The man behind the Supreme Court case clearing the way for civilian gun ownership in Washington, D.C., dropped by an Army weapons display outside the Rayburn House Office Building shooting range Thursday afternoon.

In 2008, Dick Heller’s case won in District of Columbia v. Heller. On Thursday, he shot the breeze with a handful of G.I. Joes in the basement of Rayburn.

Maj. Kralyn R. Thomas discusses the M107 long range sniper rifle with Dick Heller.
Maj. Kralyn R. Thomas discusses the M107 long-range sniper rifle with Heller. (Julie Ershadi/CQ Roll Call)

Representing a U.S. Army prototyping organization known as Program Executive Office Soldier, the soldiers had set up a weaponry display for the purpose of educating and informing congressional staffers and their bosses, they said.

PEO Soldier is dedicated to prototyping, making and fielding equipment for the U.S. Army. “PEO Soldier manages more than 450 products and programs that are a manifestation of that dedication,” according to the agency’s website.

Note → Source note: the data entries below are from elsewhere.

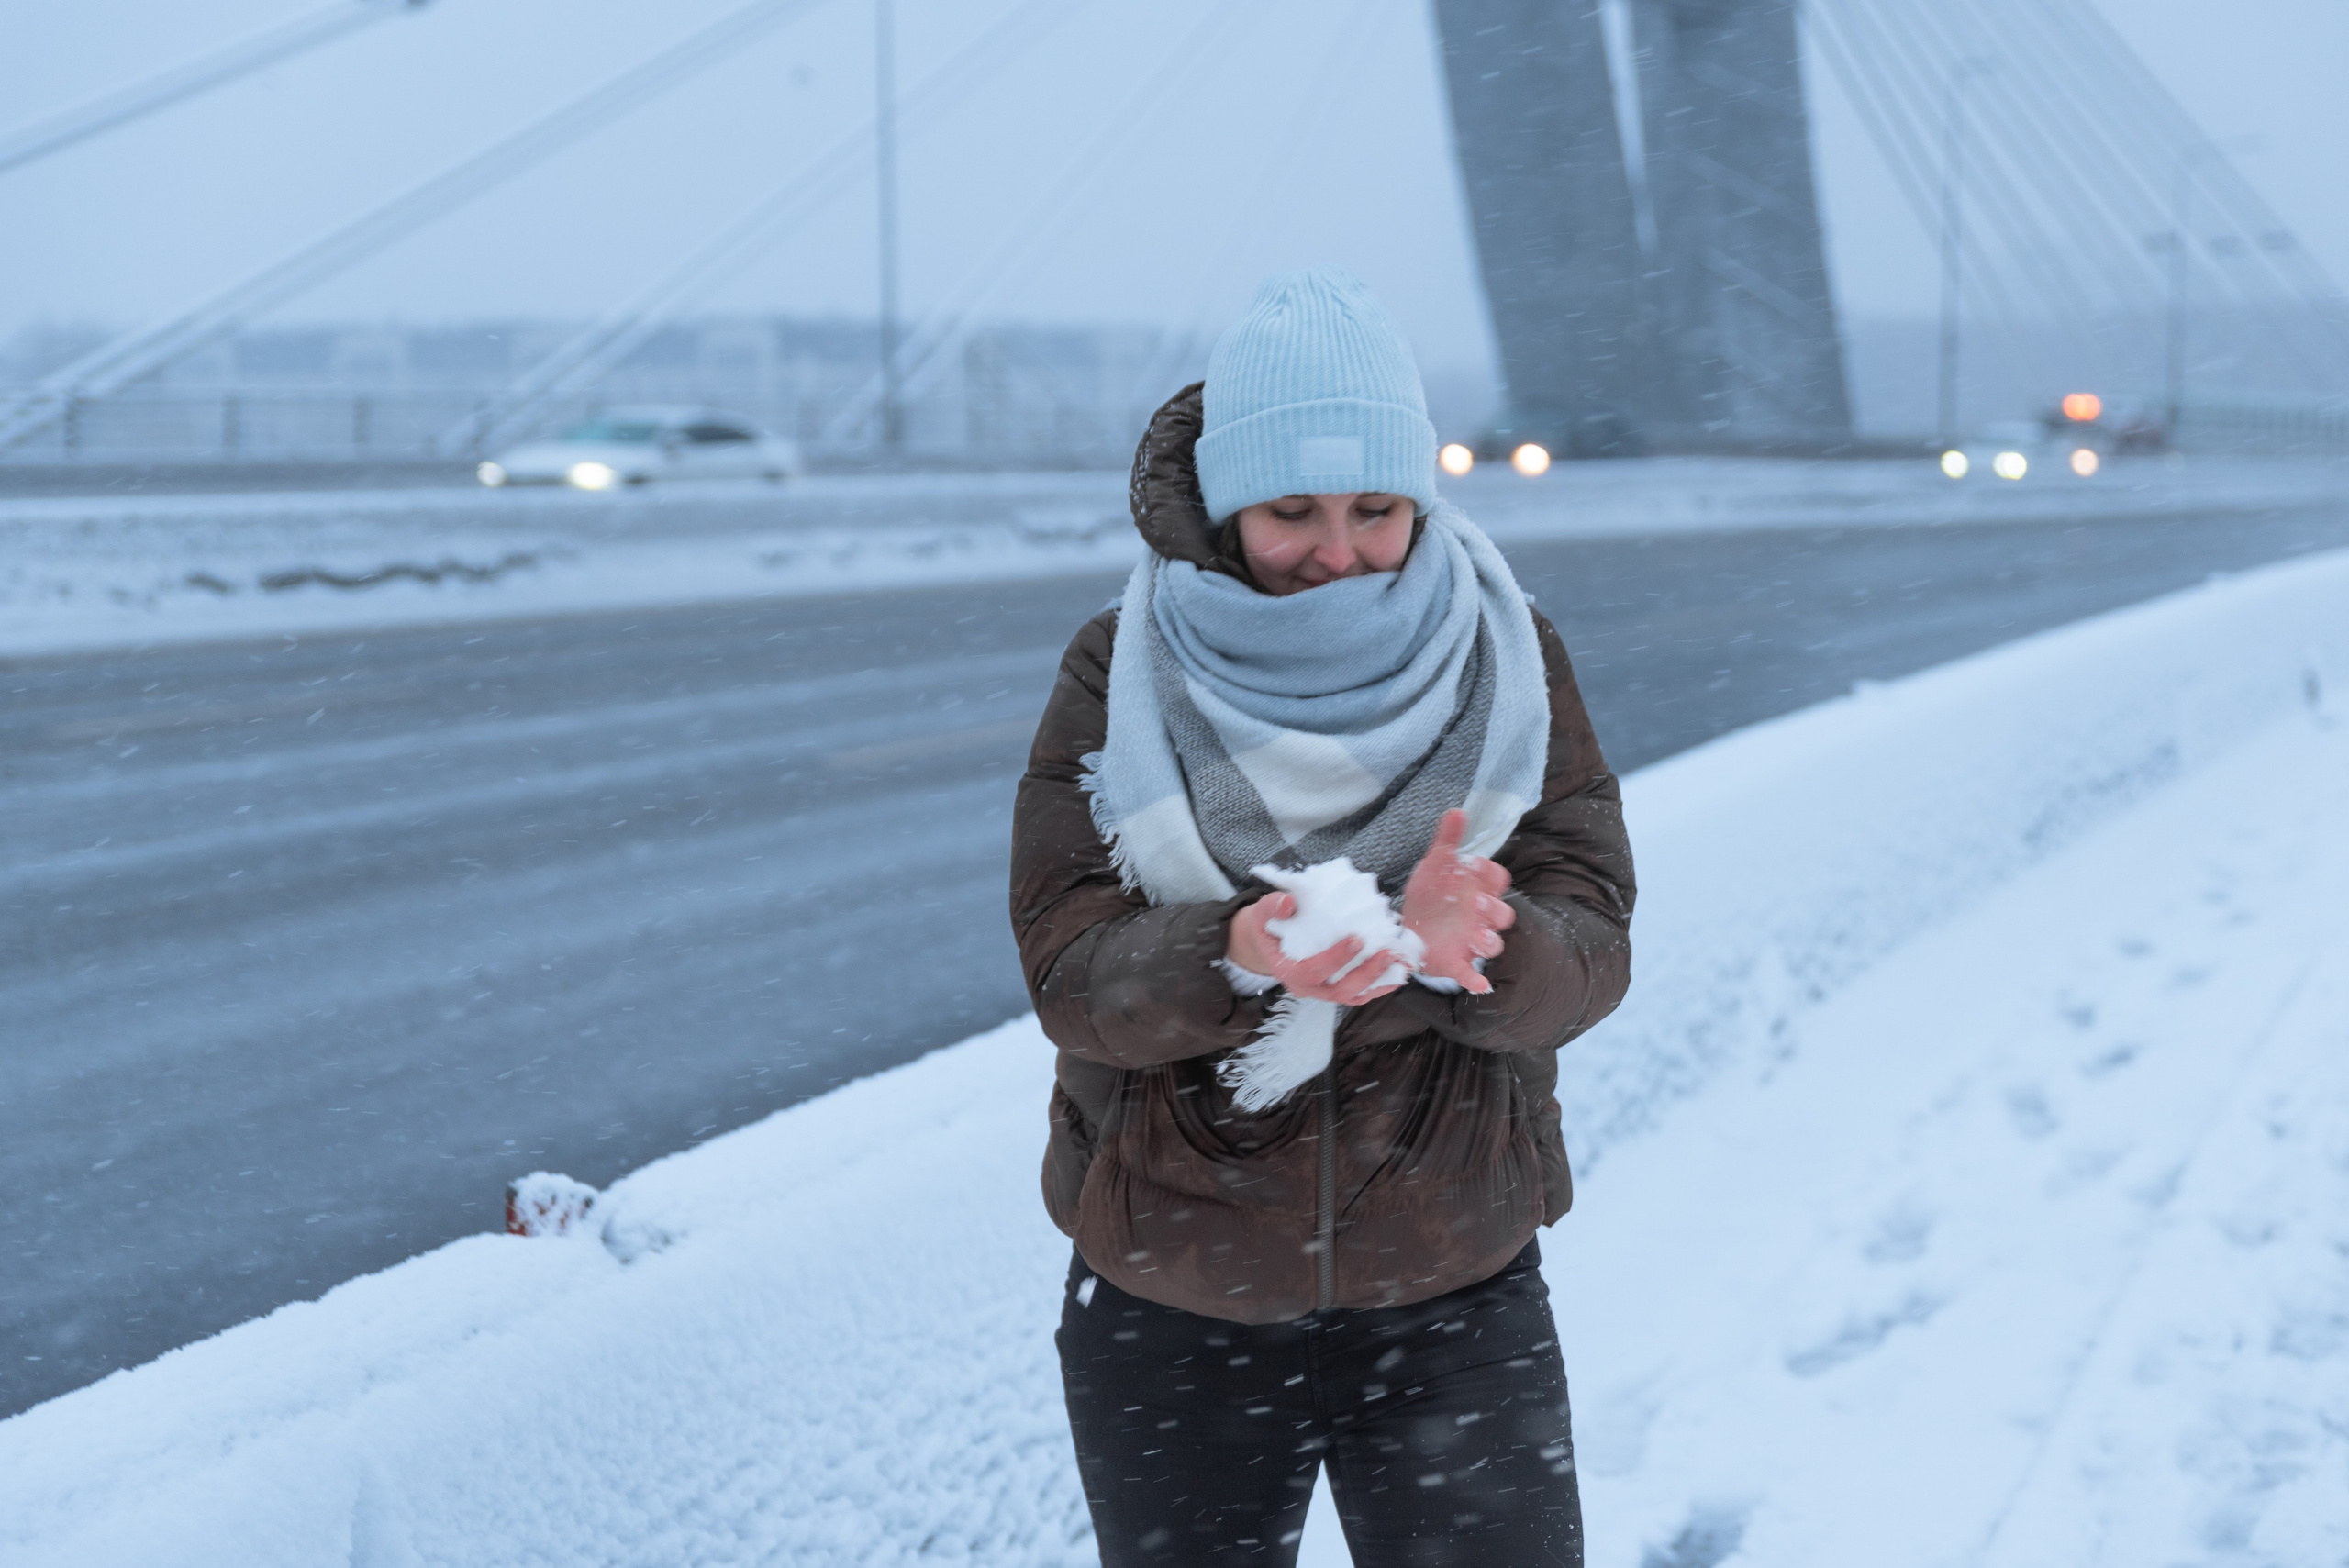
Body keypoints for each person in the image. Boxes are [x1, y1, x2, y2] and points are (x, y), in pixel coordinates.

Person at [1010, 267, 1635, 1566]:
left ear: (1424, 496)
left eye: (1376, 507)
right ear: (1227, 505)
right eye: (1291, 509)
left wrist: (1497, 949)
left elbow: (1597, 934)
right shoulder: (1120, 667)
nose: (1337, 550)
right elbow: (1069, 970)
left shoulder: (1509, 653)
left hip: (1454, 1279)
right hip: (1174, 1290)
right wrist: (1234, 952)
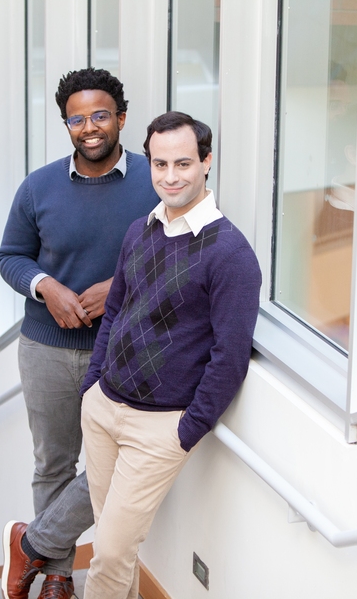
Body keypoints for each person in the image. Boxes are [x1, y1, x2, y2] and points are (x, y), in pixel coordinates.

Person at [79, 111, 262, 599]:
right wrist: (92, 386)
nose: (171, 176)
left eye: (183, 163)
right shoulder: (139, 231)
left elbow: (230, 356)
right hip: (103, 407)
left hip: (159, 428)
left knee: (110, 552)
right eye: (160, 164)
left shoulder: (231, 253)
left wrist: (185, 432)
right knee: (113, 549)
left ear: (206, 162)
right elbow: (115, 312)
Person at [0, 68, 159, 599]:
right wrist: (45, 287)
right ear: (66, 124)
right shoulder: (38, 186)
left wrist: (120, 284)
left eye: (100, 116)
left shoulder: (154, 181)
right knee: (53, 463)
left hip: (123, 350)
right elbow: (10, 257)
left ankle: (32, 543)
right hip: (46, 347)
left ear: (121, 119)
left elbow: (176, 251)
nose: (89, 127)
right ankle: (57, 575)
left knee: (119, 464)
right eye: (77, 119)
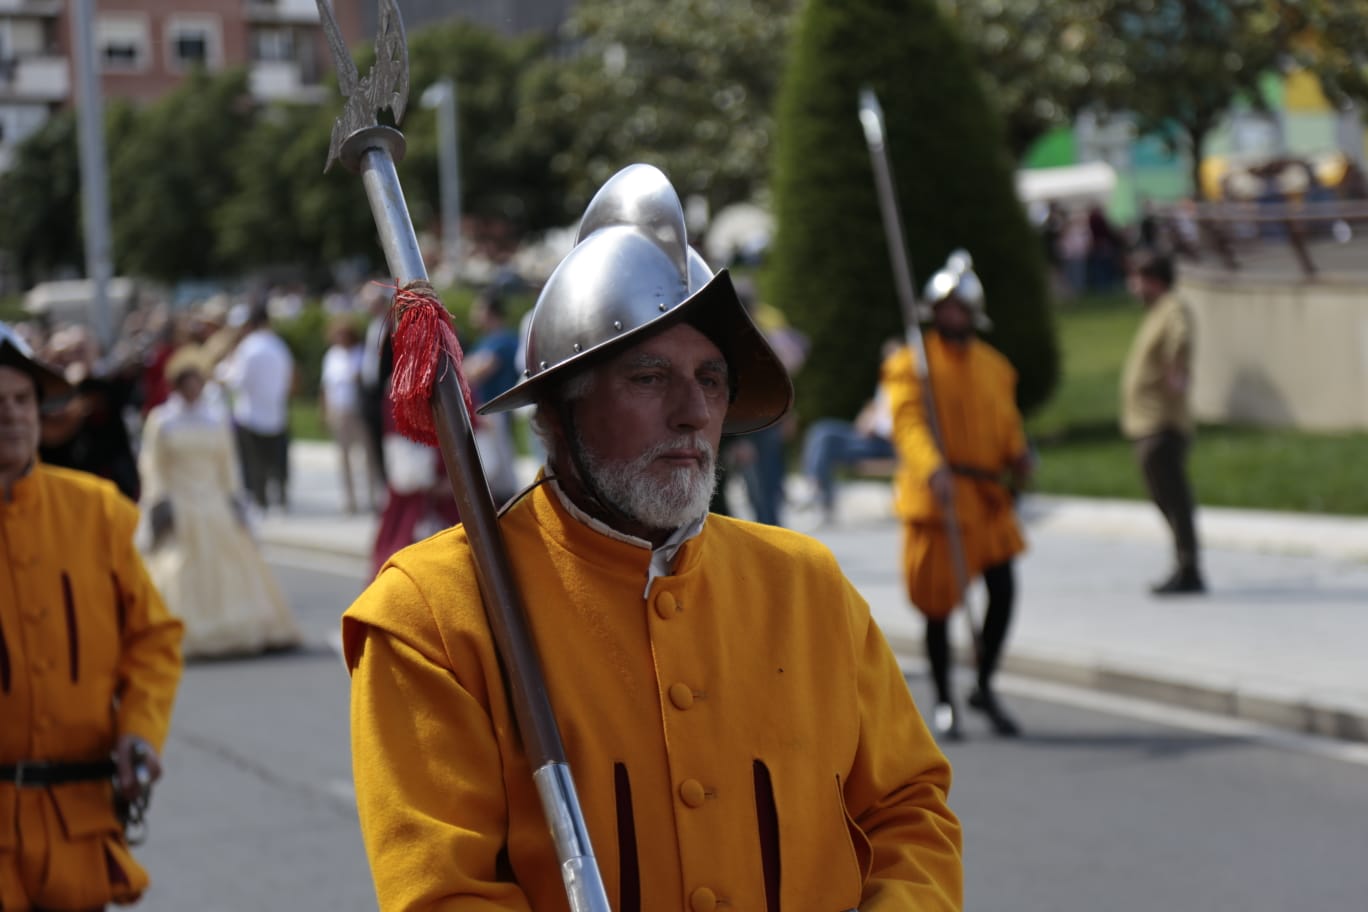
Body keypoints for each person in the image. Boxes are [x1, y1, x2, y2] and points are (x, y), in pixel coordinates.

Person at [341, 164, 962, 910]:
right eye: (647, 376)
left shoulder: (808, 585)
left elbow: (910, 811)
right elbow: (444, 892)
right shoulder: (432, 616)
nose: (692, 413)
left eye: (710, 379)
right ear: (558, 411)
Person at [0, 322, 183, 910]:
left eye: (23, 400)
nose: (12, 416)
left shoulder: (96, 511)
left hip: (78, 826)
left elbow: (154, 638)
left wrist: (139, 729)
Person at [883, 251, 1033, 741]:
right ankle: (945, 697)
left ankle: (984, 684)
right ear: (932, 311)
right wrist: (931, 468)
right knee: (937, 604)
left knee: (1005, 589)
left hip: (987, 497)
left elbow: (1006, 422)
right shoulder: (911, 364)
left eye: (959, 310)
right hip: (939, 495)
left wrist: (1020, 456)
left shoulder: (997, 367)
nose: (952, 317)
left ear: (973, 314)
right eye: (944, 309)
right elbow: (907, 423)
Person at [139, 345, 301, 658]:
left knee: (230, 567)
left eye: (197, 383)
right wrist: (159, 502)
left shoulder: (215, 419)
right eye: (187, 383)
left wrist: (236, 501)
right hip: (181, 503)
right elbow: (153, 466)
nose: (193, 390)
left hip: (213, 502)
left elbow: (228, 467)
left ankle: (234, 625)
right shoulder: (163, 420)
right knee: (180, 566)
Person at [1120, 251, 1204, 595]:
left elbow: (1180, 338)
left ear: (1154, 280)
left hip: (1162, 425)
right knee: (1164, 497)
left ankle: (1188, 568)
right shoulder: (1158, 312)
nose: (1134, 286)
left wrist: (1177, 369)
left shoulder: (1172, 307)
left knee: (1174, 497)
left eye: (1139, 278)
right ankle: (1185, 563)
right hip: (1148, 424)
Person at [795, 338, 900, 525]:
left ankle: (819, 496)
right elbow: (875, 409)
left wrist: (877, 427)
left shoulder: (910, 386)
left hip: (886, 443)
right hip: (868, 437)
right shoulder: (886, 383)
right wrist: (867, 418)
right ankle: (815, 487)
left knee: (827, 443)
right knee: (822, 429)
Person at [217, 305, 295, 511]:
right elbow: (288, 378)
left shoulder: (248, 347)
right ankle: (281, 498)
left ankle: (261, 501)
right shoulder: (279, 345)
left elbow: (238, 380)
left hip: (251, 414)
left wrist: (223, 376)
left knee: (254, 462)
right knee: (276, 460)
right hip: (276, 412)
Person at [463, 288, 523, 505]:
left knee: (501, 471)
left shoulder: (503, 340)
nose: (475, 312)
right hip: (487, 413)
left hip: (497, 412)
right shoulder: (486, 341)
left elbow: (474, 372)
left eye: (479, 307)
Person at [320, 316, 380, 514]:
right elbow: (326, 386)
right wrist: (324, 410)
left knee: (367, 454)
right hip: (339, 409)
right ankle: (349, 498)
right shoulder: (332, 355)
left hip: (358, 410)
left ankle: (372, 496)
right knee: (343, 456)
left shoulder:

Maj. Thomas gives Heller a better view of the sniper rifle.
Thomas gives Heller a better view of the sniper rifle. (Julie Ershadi/CQ Roll Call)

Nearby, the Rayburn firearms range operated by the Capitol Police was open for the day to members and staff. Visitors were allowed to shoot 10 rounds, five while wearing night-vision goggles. Afterward, they rode the elevator carrying target sheets bearing shot groups that were, shall we say, less than tight.

“What a surprise,” Heller said after leaving the basement. “There were 12 women and seven guys. That shows you the interest level of women in exploring this man’s world and/or exploring self-defense.”